(Passage)

Indosat Ooredoo Hutchison is no longer treating network modernization as a simple capacity upgrade. In the latest agreement with Nokia and NVIDIA, the operator will modernize its nationwide mobile network in Indonesia using advanced 5G radio access network technologies, with Nokia deploying low-band 5G across the full network and mid-band 5G to about 80 percent of the footprint over the next three and a half years. The companies also said AI-RAN field trials in Indonesia are targeted for the end of 2026.
That scope matters because the partnership goes beyond coverage expansion. The agreement also ties Indosat’s network roadmap to AI-integrated capabilities developed with NVIDIA, while Indosat is building an AI Grid that combines centralized AI factories with distributed AI-RAN infrastructure. According to the report, practical applications are already underway in government services, healthcare, education, and agriculture, supported by the AI-RAN Innovation Center in Surabaya. In other words, this is not just about faster mobile speeds. It is about building an operating model for an AI-powered telecom network.
Why This AI-RAN Partnership Matters Now
The timing is important. Nokia’s own AI-RAN strategy frames the radio network as a software-driven platform that can support AI workloads, improve performance, and create new monetization opportunities beyond connectivity alone. In its March 2026 press release, Nokia said its strategic AI-RAN partnership with NVIDIA had already reached significant progress, including customer integrations and functional tests with Indosat, and it described AI-RAN as a foundational step toward AI-native networks and 6G.
That is a major shift in how telecom infrastructure is being understood. For years, network upgrades were judged mostly on coverage, throughput, and congestion relief. Nokia now argues that mobile networks must also be built to host AI applications at the edge, not just move traffic from one place to another. Its AI-RAN materials say operators can use the architecture to run AI workloads, optimize the radio network with AI, and support ultra-low latency services that are increasingly required by modern applications.
The business logic is clear. If a network can carry data, compute AI workloads, and automate operations on the same infrastructure, then the operator is no longer selling only connectivity. It is also selling intelligence, efficiency, and service quality. Nokia says AI-RAN can help operators move from validation to commercial deployment, while NVIDIA’s leadership has described the model as a way to make the network support business needs rather than forcing business needs to fit the network.
Indosat’s earlier work with Nokia also shows that this is not a sudden pivot. Nokia said in July 2025 that it had deployed Nokia Energy Efficiency across Indosat’s nationwide RAN, using artificial intelligence and machine learning to reduce idle equipment and cut energy demand without harming performance. That means the current AI-RAN push sits on top of an existing pattern of AI-based network optimization, not on a blank slate.

(End Passage)

* _Exercise objective_: From the passage above on Indosat's 5G and AI-RAN partnership with Nokia and NVIDIA, reproduce word for word the portion starting at "Indosat’s earlier work" and ending at "a blank slate.".

(Supplied records)

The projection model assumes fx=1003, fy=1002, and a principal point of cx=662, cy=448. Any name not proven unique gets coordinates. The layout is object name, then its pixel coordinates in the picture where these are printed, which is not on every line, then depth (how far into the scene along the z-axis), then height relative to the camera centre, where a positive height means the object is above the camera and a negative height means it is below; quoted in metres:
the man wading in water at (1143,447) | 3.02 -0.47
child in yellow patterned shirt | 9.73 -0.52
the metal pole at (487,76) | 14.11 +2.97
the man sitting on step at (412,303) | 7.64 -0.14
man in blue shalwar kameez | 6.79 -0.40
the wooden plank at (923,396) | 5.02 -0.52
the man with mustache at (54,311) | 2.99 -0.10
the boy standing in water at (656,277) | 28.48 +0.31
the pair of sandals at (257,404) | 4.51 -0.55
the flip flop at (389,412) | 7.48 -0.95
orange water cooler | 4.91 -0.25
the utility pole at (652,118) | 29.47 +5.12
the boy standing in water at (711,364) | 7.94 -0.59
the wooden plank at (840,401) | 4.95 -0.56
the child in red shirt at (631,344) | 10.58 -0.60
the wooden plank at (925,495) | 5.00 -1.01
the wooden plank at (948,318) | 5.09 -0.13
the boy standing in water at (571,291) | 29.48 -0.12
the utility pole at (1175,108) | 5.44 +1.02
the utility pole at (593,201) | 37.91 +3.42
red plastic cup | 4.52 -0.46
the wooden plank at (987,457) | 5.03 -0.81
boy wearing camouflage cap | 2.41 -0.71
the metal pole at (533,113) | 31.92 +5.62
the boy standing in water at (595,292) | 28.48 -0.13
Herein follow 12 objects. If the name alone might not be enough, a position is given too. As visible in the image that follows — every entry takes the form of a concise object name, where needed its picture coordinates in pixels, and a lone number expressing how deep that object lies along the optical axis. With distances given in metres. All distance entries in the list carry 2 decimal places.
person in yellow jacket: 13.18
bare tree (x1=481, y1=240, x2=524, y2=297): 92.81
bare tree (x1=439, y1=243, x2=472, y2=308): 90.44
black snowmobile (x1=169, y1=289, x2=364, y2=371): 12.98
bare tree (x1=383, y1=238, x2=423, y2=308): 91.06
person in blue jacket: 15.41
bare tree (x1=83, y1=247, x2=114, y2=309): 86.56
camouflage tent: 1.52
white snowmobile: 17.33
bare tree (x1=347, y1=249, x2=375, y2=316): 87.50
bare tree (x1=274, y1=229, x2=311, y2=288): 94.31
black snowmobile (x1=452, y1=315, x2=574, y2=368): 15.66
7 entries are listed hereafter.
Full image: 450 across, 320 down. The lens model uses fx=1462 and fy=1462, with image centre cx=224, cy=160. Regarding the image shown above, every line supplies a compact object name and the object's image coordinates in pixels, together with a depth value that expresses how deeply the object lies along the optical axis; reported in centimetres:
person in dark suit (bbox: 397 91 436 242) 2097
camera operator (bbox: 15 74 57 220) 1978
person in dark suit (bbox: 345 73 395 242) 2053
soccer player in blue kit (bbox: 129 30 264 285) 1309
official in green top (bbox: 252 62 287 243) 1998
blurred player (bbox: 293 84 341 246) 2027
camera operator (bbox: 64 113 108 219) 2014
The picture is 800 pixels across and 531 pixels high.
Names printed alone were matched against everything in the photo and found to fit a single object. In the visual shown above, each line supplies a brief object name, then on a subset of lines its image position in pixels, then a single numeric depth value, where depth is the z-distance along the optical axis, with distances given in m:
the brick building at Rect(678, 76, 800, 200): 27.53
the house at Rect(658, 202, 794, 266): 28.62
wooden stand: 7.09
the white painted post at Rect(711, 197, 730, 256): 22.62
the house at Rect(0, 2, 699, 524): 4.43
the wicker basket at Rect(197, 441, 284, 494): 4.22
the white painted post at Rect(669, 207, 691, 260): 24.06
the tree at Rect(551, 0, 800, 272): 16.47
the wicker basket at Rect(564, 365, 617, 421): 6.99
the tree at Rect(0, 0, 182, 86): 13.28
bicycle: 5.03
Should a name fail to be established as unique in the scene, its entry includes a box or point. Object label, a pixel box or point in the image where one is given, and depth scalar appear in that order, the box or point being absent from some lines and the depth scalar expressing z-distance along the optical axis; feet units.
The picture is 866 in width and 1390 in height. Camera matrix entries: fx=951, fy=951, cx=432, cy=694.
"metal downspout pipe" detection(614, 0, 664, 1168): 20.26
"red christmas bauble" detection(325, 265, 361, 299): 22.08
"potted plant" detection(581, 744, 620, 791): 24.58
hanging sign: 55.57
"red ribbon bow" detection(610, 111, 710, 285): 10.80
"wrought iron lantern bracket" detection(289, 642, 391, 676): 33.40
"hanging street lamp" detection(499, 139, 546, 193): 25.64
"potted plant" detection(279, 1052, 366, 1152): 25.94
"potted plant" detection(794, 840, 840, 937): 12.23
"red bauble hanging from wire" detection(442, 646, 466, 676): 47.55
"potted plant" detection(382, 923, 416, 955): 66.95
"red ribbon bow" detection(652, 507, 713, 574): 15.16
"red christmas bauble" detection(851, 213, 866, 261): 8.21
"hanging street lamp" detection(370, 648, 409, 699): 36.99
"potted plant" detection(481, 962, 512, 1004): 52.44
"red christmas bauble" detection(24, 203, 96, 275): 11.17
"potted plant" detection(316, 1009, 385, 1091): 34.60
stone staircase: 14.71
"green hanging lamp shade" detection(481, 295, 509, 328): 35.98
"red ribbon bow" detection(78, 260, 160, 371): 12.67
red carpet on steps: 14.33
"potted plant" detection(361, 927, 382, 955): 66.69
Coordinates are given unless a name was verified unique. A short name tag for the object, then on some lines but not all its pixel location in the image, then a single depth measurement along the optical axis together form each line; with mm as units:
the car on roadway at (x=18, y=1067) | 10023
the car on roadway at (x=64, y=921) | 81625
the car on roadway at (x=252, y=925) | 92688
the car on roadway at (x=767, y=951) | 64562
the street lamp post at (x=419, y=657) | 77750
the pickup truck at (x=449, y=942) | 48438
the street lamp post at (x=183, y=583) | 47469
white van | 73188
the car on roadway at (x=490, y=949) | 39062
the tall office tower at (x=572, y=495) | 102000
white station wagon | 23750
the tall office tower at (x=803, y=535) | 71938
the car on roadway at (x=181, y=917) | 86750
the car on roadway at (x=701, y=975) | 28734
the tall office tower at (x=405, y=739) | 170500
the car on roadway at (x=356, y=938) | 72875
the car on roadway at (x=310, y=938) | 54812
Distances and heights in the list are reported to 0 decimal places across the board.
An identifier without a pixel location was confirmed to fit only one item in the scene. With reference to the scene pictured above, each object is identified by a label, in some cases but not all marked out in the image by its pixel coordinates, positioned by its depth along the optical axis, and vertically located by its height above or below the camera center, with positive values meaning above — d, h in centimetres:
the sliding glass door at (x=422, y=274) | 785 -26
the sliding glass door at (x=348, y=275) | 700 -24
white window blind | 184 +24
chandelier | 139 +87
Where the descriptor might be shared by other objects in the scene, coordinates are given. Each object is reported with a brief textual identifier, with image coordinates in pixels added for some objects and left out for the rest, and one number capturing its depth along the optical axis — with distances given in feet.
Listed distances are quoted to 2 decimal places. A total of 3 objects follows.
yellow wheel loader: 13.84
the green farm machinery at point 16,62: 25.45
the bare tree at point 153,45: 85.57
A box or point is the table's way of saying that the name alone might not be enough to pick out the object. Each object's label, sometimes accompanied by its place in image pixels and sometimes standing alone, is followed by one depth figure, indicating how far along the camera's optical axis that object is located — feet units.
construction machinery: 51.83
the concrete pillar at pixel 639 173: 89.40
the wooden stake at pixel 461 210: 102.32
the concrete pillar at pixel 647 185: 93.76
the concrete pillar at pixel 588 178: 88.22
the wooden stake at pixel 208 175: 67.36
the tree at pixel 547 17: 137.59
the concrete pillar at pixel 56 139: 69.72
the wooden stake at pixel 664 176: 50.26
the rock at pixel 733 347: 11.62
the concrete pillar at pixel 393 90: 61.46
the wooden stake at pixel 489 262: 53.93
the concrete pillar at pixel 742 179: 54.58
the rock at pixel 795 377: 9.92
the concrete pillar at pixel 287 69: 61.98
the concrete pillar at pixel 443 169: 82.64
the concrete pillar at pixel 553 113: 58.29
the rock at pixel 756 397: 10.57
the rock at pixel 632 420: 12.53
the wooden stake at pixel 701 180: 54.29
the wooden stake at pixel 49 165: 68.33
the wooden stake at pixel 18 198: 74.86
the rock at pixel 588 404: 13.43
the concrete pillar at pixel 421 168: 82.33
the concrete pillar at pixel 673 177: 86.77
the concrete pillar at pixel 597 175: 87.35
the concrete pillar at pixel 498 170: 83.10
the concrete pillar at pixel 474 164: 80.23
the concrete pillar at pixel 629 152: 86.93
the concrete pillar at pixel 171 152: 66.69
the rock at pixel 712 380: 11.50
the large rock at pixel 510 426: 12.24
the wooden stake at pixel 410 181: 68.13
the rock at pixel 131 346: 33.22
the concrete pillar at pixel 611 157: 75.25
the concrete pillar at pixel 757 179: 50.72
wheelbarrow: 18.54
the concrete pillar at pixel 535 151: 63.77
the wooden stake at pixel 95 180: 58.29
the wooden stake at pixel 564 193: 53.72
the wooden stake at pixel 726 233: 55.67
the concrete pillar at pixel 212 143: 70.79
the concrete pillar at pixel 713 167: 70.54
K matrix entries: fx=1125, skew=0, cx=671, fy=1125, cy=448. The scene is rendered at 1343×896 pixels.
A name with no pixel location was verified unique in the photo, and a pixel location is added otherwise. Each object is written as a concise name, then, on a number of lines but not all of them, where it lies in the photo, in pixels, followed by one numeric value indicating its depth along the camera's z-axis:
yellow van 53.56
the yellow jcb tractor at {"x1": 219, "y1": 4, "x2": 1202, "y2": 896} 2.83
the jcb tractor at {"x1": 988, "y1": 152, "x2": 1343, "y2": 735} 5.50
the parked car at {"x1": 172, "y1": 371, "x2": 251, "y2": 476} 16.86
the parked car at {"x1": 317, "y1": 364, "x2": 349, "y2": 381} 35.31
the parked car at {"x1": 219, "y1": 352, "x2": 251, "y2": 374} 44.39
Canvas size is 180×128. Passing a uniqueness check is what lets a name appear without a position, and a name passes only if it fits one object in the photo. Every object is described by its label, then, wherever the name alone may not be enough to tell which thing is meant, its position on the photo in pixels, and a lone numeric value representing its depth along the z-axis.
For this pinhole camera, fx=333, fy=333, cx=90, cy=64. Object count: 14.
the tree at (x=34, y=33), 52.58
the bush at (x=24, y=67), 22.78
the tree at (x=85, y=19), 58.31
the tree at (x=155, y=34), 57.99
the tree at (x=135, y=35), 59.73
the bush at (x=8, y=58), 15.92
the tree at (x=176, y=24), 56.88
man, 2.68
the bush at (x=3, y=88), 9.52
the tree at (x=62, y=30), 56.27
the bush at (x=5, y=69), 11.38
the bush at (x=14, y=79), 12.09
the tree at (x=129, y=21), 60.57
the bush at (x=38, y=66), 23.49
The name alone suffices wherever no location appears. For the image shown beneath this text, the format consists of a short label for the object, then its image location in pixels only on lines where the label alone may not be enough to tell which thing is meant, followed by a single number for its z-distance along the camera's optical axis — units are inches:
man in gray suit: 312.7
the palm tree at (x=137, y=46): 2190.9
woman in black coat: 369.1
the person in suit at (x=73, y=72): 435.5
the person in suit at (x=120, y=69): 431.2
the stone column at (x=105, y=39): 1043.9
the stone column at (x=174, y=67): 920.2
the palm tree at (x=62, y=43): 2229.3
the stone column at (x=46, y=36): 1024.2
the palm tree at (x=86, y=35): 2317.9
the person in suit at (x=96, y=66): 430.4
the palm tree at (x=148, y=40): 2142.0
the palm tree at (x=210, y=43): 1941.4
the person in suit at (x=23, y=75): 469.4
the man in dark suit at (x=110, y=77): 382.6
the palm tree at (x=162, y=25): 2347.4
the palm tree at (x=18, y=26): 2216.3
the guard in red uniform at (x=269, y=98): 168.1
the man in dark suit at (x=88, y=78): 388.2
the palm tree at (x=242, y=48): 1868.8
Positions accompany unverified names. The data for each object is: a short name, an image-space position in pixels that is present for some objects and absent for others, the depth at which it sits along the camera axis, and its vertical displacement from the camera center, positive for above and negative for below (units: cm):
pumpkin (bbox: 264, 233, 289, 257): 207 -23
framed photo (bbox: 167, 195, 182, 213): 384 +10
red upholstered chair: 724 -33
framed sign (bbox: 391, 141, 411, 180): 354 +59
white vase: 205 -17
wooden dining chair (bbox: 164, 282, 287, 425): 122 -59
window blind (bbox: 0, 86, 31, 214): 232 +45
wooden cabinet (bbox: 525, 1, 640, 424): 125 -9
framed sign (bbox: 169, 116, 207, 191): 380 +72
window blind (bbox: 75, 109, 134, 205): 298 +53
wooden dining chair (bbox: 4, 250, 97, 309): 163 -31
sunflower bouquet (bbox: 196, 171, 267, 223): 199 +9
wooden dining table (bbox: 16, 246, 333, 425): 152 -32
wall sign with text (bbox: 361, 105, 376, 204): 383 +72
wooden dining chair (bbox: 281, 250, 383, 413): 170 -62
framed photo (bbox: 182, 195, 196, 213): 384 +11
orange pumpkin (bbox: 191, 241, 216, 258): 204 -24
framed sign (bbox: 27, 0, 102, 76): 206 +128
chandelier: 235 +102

(End Supplied records)

* _Response to the task_:
Indosat’s earlier work with Nokia also shows that this is not a sudden pivot. Nokia said in July 2025 that it had deployed Nokia Energy Efficiency across Indosat’s nationwide RAN, using artificial intelligence and machine learning to reduce idle equipment and cut energy demand without harming performance. That means the current AI-RAN push sits on top of an existing pattern of AI-based network optimization, not on a blank slate.